Start of LISTED RECORDS
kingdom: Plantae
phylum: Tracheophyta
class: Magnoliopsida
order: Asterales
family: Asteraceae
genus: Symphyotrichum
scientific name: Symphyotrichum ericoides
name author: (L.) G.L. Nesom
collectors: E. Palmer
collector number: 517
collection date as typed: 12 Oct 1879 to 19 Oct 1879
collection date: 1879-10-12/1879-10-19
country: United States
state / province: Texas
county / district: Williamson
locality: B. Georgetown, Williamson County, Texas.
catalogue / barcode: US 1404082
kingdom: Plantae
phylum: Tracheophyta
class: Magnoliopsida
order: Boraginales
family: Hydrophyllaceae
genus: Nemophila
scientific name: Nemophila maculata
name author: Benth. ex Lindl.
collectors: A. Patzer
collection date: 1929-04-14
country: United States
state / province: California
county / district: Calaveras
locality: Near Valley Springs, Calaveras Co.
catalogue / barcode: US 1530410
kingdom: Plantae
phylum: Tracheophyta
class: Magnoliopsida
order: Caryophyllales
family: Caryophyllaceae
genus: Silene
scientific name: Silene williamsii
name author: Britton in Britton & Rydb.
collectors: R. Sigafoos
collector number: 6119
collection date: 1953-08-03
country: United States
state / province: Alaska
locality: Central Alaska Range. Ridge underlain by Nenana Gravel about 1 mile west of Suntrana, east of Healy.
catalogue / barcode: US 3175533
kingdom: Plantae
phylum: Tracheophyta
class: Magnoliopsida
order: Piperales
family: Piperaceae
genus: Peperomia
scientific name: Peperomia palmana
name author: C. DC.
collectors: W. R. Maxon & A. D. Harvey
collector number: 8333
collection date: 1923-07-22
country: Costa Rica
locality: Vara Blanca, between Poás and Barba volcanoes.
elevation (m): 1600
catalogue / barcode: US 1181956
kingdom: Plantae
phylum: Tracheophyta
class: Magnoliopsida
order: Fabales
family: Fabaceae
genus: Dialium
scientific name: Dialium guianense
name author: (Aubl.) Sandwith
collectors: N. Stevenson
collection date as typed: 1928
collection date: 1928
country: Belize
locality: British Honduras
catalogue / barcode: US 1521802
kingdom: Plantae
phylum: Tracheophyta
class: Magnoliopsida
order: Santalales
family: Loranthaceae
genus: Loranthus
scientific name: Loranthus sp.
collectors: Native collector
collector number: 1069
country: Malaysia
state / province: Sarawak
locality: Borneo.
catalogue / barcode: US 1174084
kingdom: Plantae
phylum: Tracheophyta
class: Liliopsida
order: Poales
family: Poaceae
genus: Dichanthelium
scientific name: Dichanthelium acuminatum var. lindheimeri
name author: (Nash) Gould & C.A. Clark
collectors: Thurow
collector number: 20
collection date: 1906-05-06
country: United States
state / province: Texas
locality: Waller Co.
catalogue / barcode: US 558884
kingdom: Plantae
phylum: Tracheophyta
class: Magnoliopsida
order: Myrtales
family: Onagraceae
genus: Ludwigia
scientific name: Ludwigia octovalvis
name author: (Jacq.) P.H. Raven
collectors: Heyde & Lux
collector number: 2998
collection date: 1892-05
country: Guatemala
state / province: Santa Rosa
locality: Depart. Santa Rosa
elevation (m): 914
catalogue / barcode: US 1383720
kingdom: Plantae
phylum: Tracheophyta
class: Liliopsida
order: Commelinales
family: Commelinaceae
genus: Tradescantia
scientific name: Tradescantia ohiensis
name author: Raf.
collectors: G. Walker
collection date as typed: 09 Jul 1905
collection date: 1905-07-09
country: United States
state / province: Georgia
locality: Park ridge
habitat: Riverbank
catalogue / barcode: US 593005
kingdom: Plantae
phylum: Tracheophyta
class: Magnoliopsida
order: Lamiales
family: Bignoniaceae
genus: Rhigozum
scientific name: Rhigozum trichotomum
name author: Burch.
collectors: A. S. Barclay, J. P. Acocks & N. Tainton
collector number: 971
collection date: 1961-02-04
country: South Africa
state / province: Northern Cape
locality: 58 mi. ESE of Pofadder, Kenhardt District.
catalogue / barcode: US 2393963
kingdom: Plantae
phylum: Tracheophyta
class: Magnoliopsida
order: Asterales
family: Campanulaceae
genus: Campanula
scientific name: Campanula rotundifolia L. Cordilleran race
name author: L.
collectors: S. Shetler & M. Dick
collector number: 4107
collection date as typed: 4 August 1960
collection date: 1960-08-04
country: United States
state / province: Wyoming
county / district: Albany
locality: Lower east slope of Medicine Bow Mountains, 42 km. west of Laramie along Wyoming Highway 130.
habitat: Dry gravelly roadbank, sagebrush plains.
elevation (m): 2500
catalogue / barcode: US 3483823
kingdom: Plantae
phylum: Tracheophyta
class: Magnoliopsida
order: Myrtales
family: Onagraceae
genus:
End of LISTED RECORDS
#### [WHAT YOU SHOULD DO]
Rewrite all of the rows above, swapping "catalogue / barcode" for "barcode" wherever it appears and leaving everything else unchanged.

#### [COMPLETED TASK]
kingdom: Plantae
phylum: Tracheophyta
class: Magnoliopsida
order: Asterales
family: Asteraceae
genus: Symphyotrichum
scientific name: Symphyotrichum ericoides
name author: (L.) G.L. Nesom
collectors: E. Palmer
collector number: 517
collection date as typed: 12 Oct 1879 to 19 Oct 1879
collection date: 1879-10-12/1879-10-19
country: United States
state / province: Texas
county / district: Williamson
locality: B. Georgetown, Williamson County, Texas.
barcode: US 1404082
kingdom: Plantae
phylum: Tracheophyta
class: Magnoliopsida
order: Boraginales
family: Hydrophyllaceae
genus: Nemophila
scientific name: Nemophila maculata
name author: Benth. ex Lindl.
collectors: A. Patzer
collection date: 1929-04-14
country: United States
state / province: California
county / district: Calaveras
locality: Near Valley Springs, Calaveras Co.
barcode: US 1530410
kingdom: Plantae
phylum: Tracheophyta
class: Magnoliopsida
order: Caryophyllales
family: Caryophyllaceae
genus: Silene
scientific name: Silene williamsii
name author: Britton in Britton & Rydb.
collectors: R. Sigafoos
collector number: 6119
collection date: 1953-08-03
country: United States
state / province: Alaska
locality: Central Alaska Range. Ridge underlain by Nenana Gravel about 1 mile west of Suntrana, east of Healy.
barcode: US 3175533
kingdom: Plantae
phylum: Tracheophyta
class: Magnoliopsida
order: Piperales
family: Piperaceae
genus: Peperomia
scientific name: Peperomia palmana
name author: C. DC.
collectors: W. R. Maxon & A. D. Harvey
collector number: 8333
collection date: 1923-07-22
country: Costa Rica
locality: Vara Blanca, between Poás and Barba volcanoes.
elevation (m): 1600
barcode: US 1181956
kingdom: Plantae
phylum: Tracheophyta
class: Magnoliopsida
order: Fabales
family: Fabaceae
genus: Dialium
scientific name: Dialium guianense
name author: (Aubl.) Sandwith
collectors: N. Stevenson
collection date as typed: 1928
collection date: 1928
country: Belize
locality: British Honduras
barcode: US 1521802
kingdom: Plantae
phylum: Tracheophyta
class: Magnoliopsida
order: Santalales
family: Loranthaceae
genus: Loranthus
scientific name: Loranthus sp.
collectors: Native collector
collector number: 1069
country: Malaysia
state / province: Sarawak
locality: Borneo.
barcode: US 1174084
kingdom: Plantae
phylum: Tracheophyta
class: Liliopsida
order: Poales
family: Poaceae
genus: Dichanthelium
scientific name: Dichanthelium acuminatum var. lindheimeri
name author: (Nash) Gould & C.A. Clark
collectors: Thurow
collector number: 20
collection date: 1906-05-06
country: United States
state / province: Texas
locality: Waller Co.
barcode: US 558884
kingdom: Plantae
phylum: Tracheophyta
class: Magnoliopsida
order: Myrtales
family: Onagraceae
genus: Ludwigia
scientific name: Ludwigia octovalvis
name author: (Jacq.) P.H. Raven
collectors: Heyde & Lux
collector number: 2998
collection date: 1892-05
country: Guatemala
state / province: Santa Rosa
locality: Depart. Santa Rosa
elevation (m): 914
barcode: US 1383720
kingdom: Plantae
phylum: Tracheophyta
class: Liliopsida
order: Commelinales
family: Commelinaceae
genus: Tradescantia
scientific name: Tradescantia ohiensis
name author: Raf.
collectors: G. Walker
collection date as typed: 09 Jul 1905
collection date: 1905-07-09
country: United States
state / province: Georgia
locality: Park ridge
habitat: Riverbank
barcode: US 593005
kingdom: Plantae
phylum: Tracheophyta
class: Magnoliopsida
order: Lamiales
family: Bignoniaceae
genus: Rhigozum
scientific name: Rhigozum trichotomum
name author: Burch.
collectors: A. S. Barclay, J. P. Acocks & N. Tainton
collector number: 971
collection date: 1961-02-04
country: South Africa
state / province: Northern Cape
locality: 58 mi. ESE of Pofadder, Kenhardt District.
barcode: US 2393963
kingdom: Plantae
phylum: Tracheophyta
class: Magnoliopsida
order: Asterales
family: Campanulaceae
genus: Campanula
scientific name: Campanula rotundifolia L. Cordilleran race
name author: L.
collectors: S. Shetler & M. Dick
collector number: 4107
collection date as typed: 4 August 1960
collection date: 1960-08-04
country: United States
state / province: Wyoming
county / district: Albany
locality: Lower east slope of Medicine Bow Mountains, 42 km. west of Laramie along Wyoming Highway 130.
habitat: Dry gravelly roadbank, sagebrush plains.
elevation (m): 2500
barcode: US 3483823
kingdom: Plantae
phylum: Tracheophyta
class: Magnoliopsida
order: Myrtales
family: Onagraceae
genus:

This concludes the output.